• **Problem statement**: What you return should match every record exactly, with the images removed.

[Records excerpted from a collection]
=======
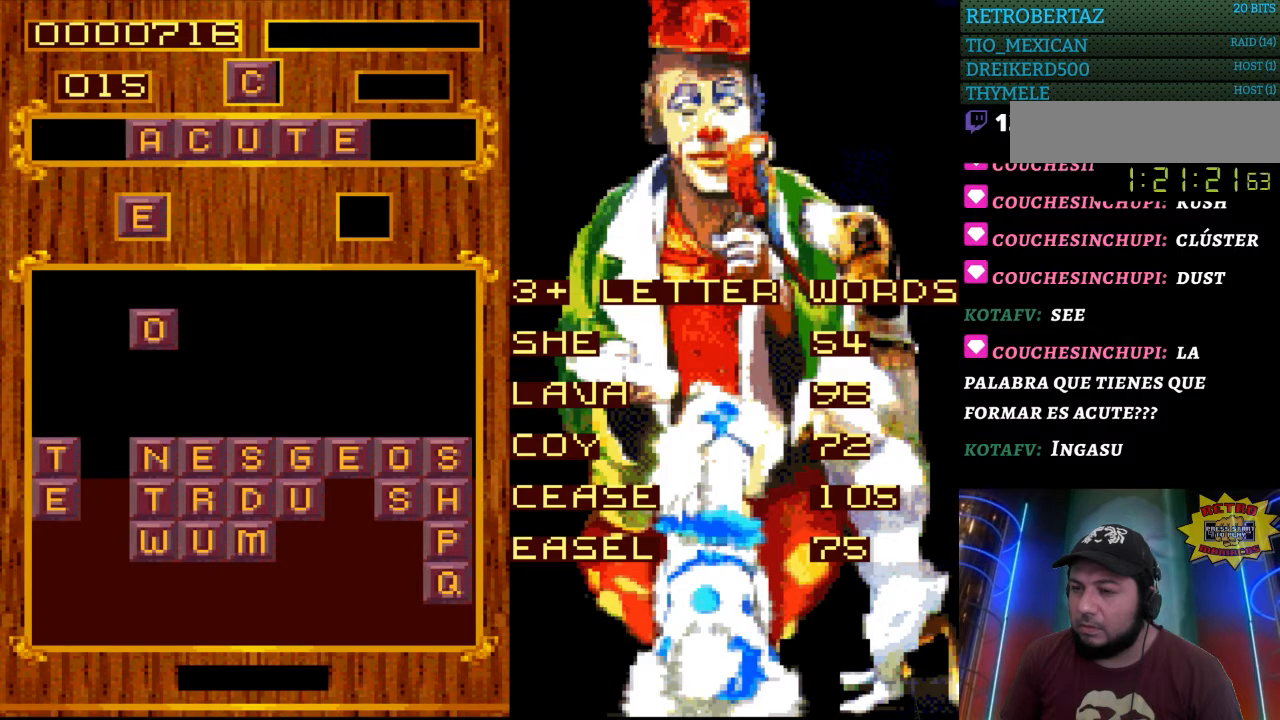
{"buttons": [], "events": []}
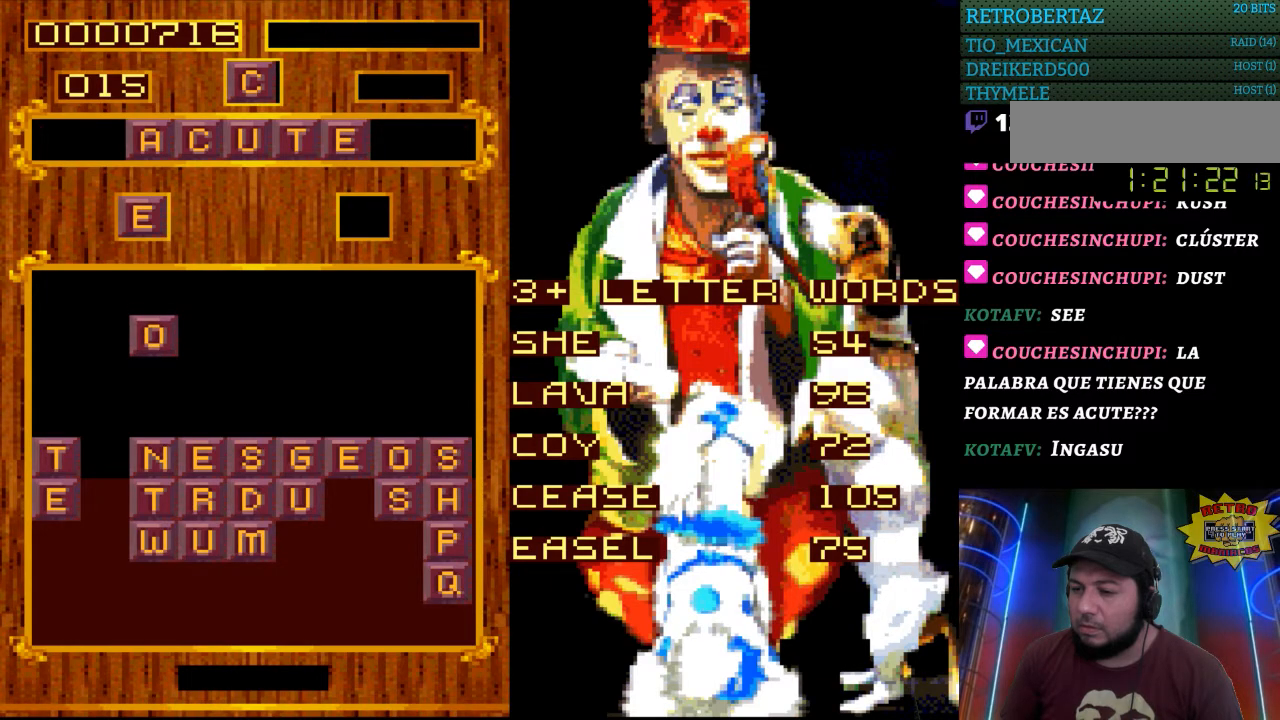
{"buttons": [], "events": []}
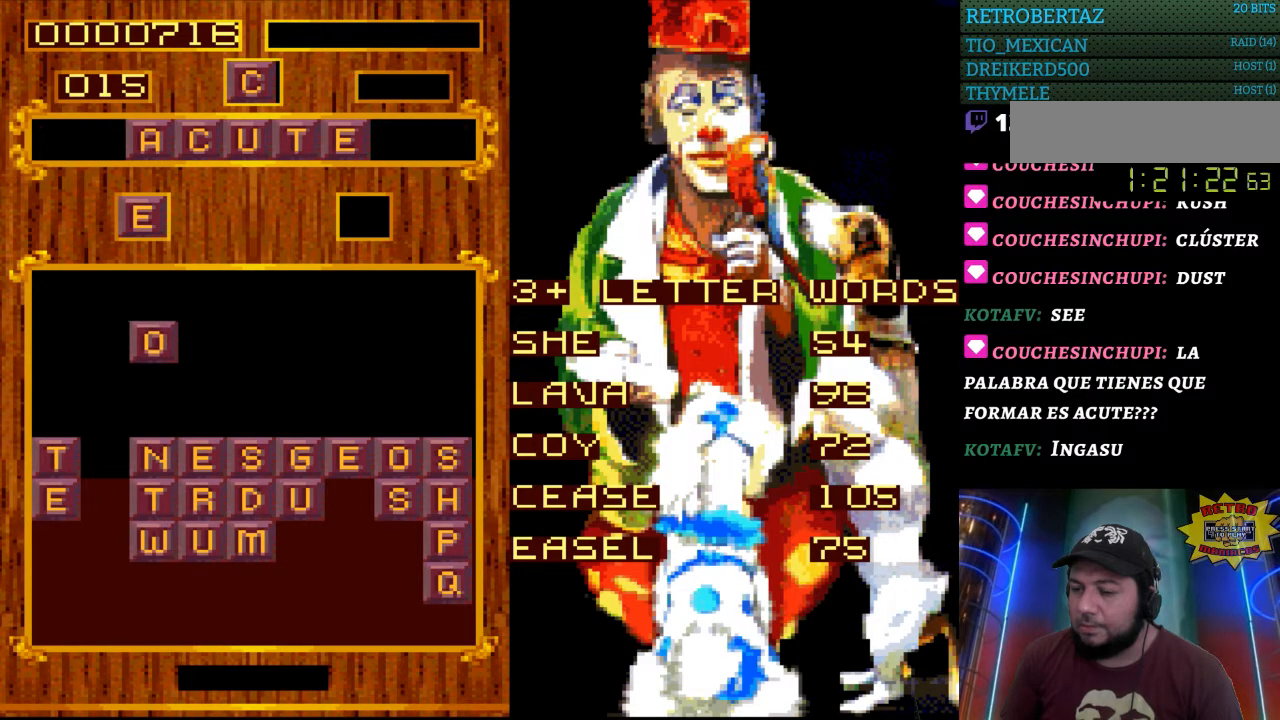
{"buttons": [], "events": []}
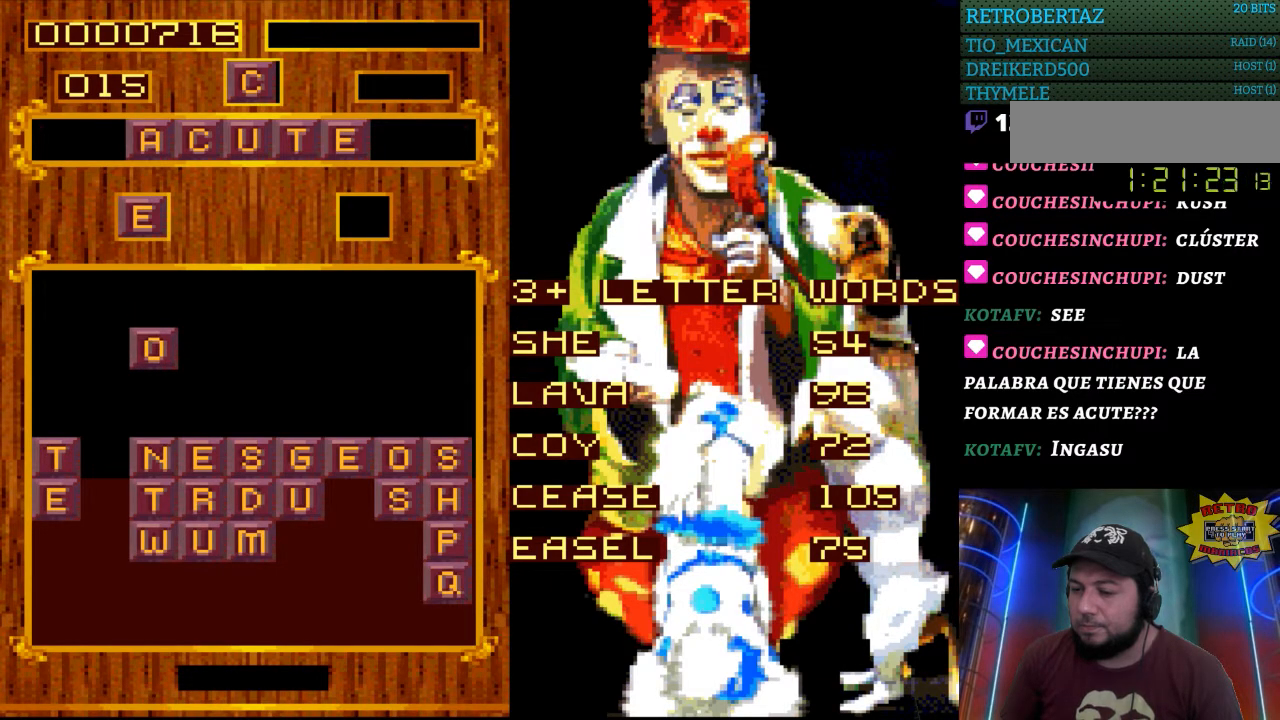
{"buttons": [], "events": []}
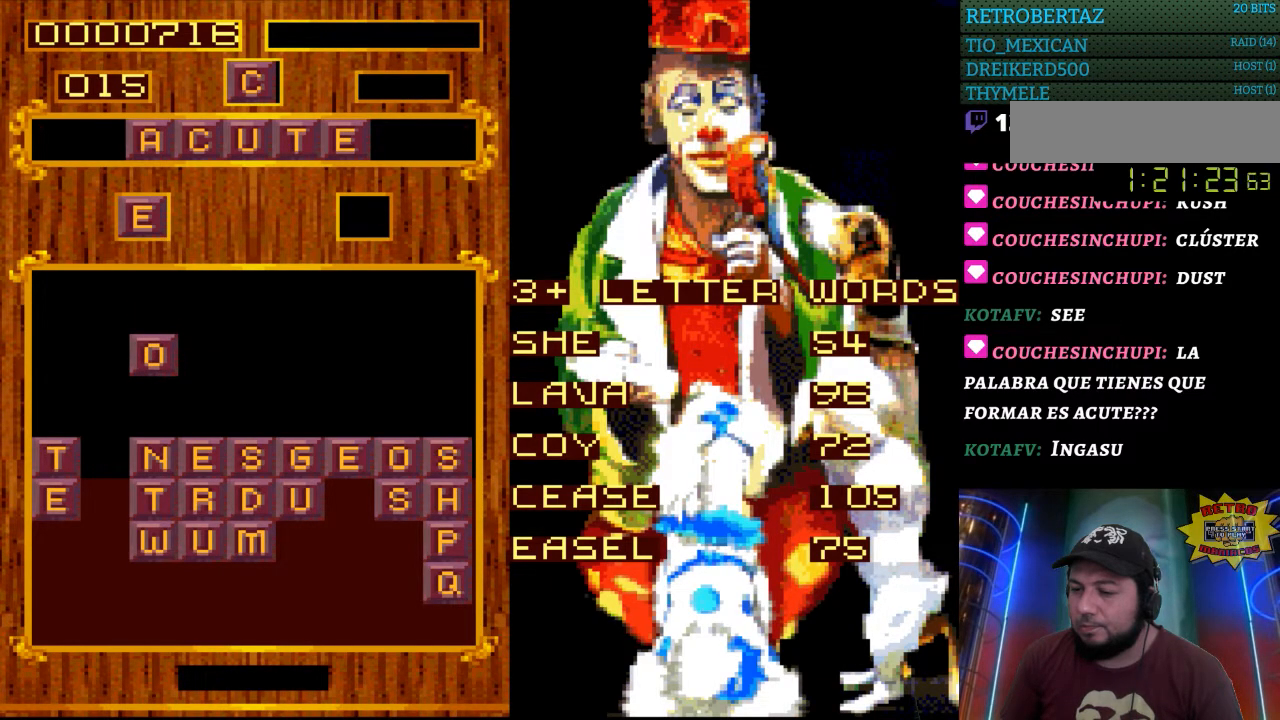
{"buttons": ["DPAD_DOWN"], "events": [[417, "DPAD_DOWN", "down"]]}
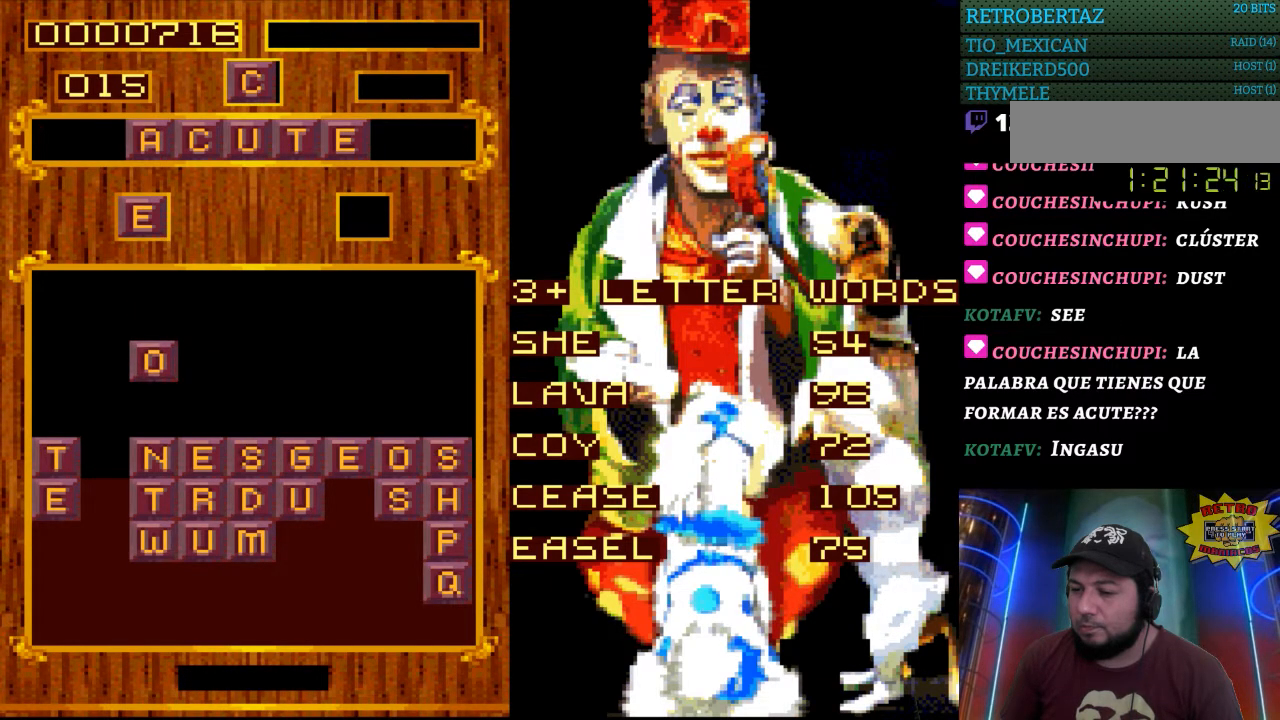
{"buttons": [], "events": [[83, "DPAD_DOWN", "up"]]}
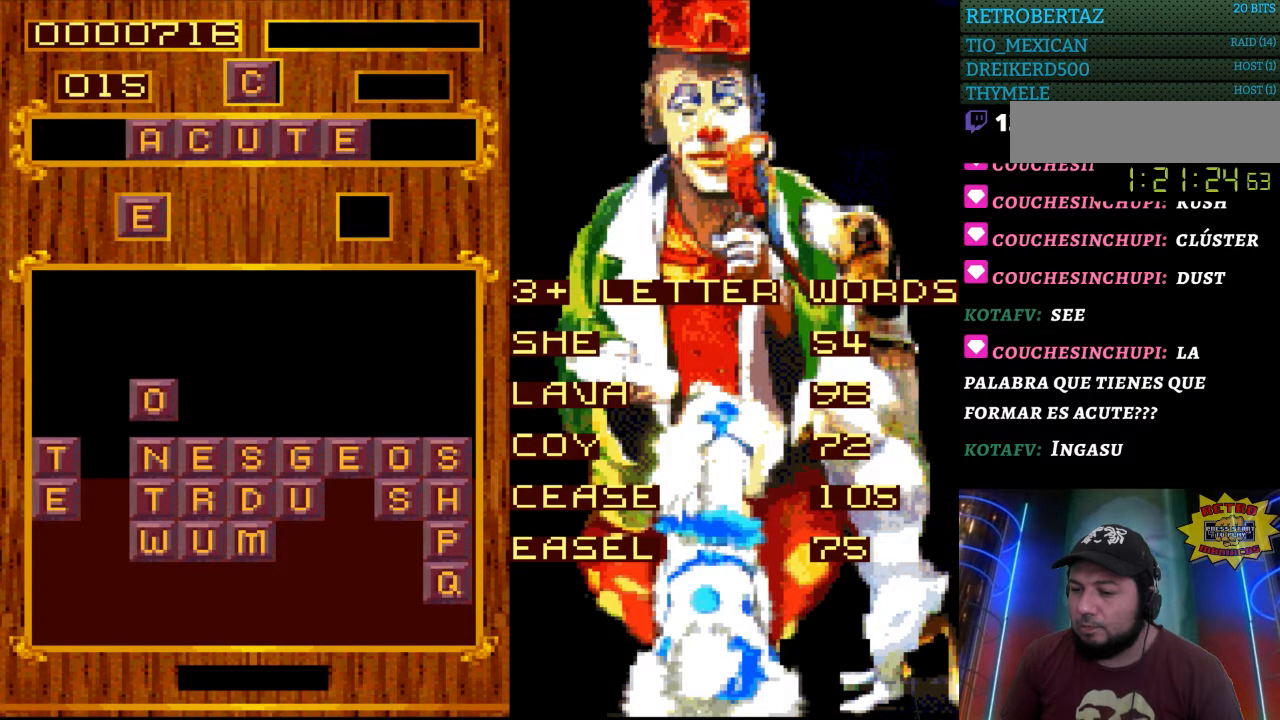
{"buttons": [], "events": []}
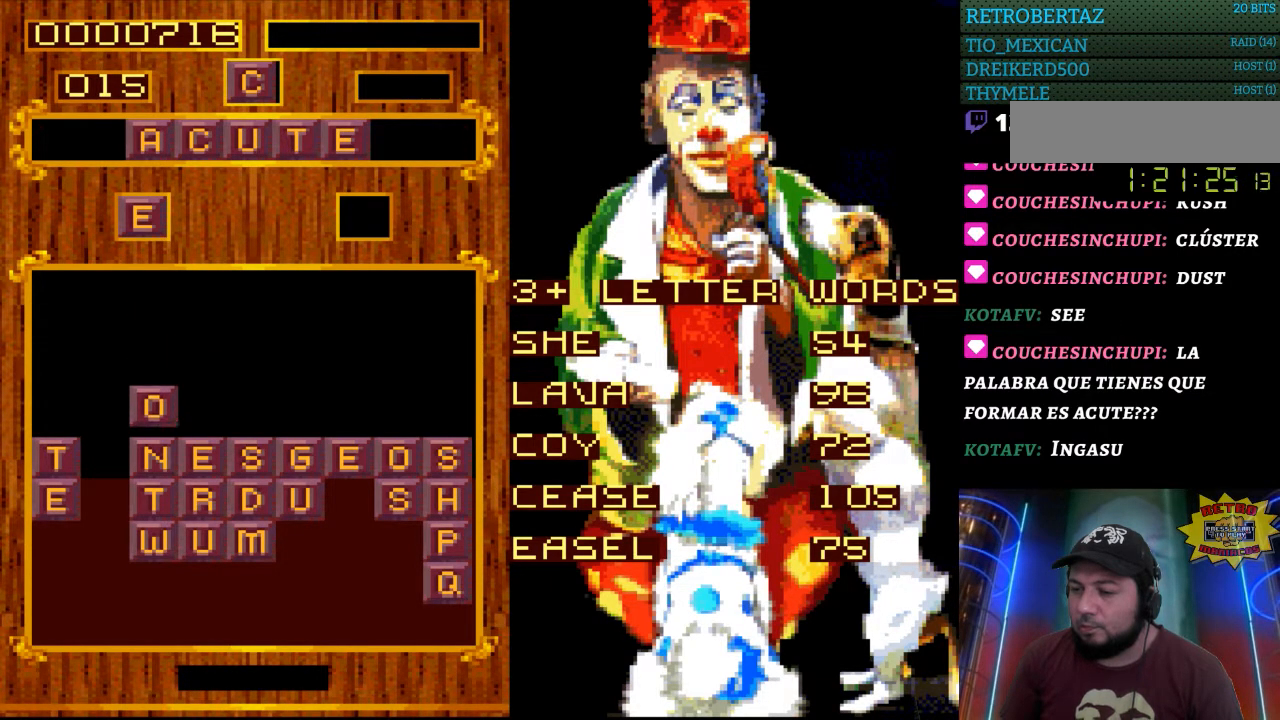
{"buttons": [], "events": []}
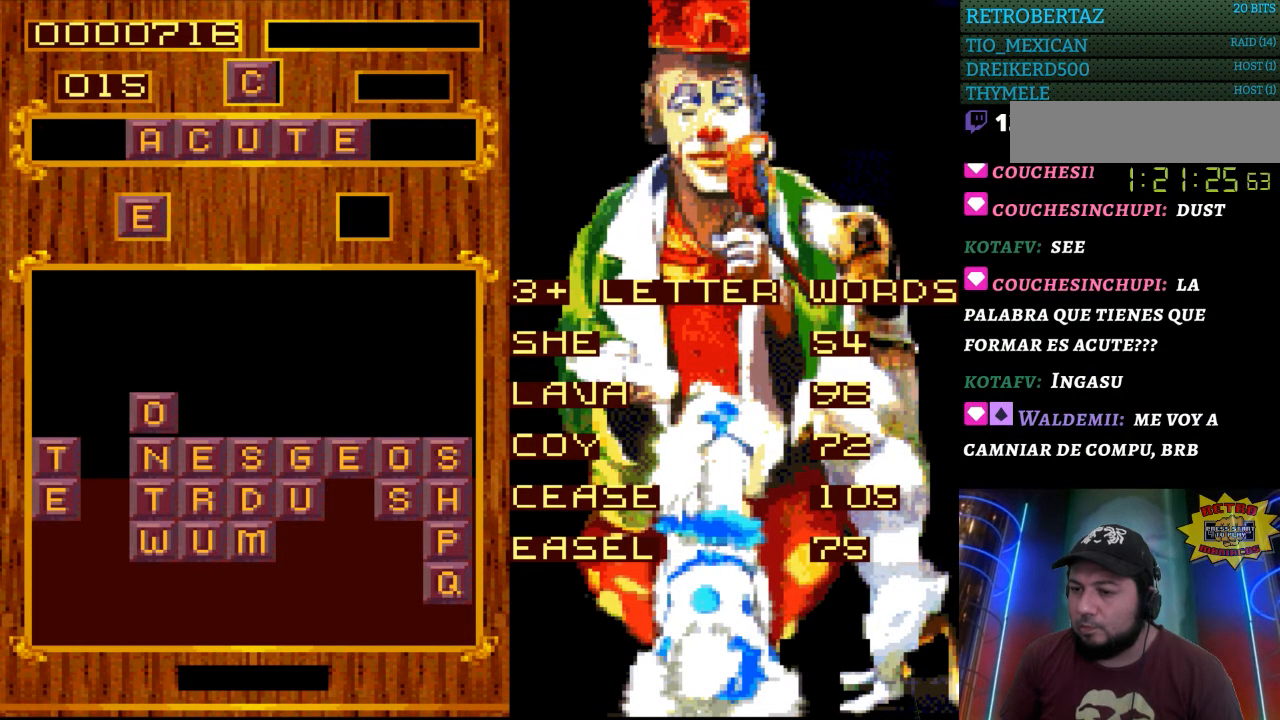
{"buttons": [], "events": []}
=======
• **Worked solution**:
{"buttons": [], "events": []}
{"buttons": [], "events": []}
{"buttons": [], "events": []}
{"buttons": [], "events": []}
{"buttons": ["DPAD_DOWN"], "events": [[417, "DPAD_DOWN", "down"]]}
{"buttons": [], "events": [[83, "DPAD_DOWN", "up"]]}
{"buttons": [], "events": []}
{"buttons": [], "events": []}
{"buttons": [], "events": []}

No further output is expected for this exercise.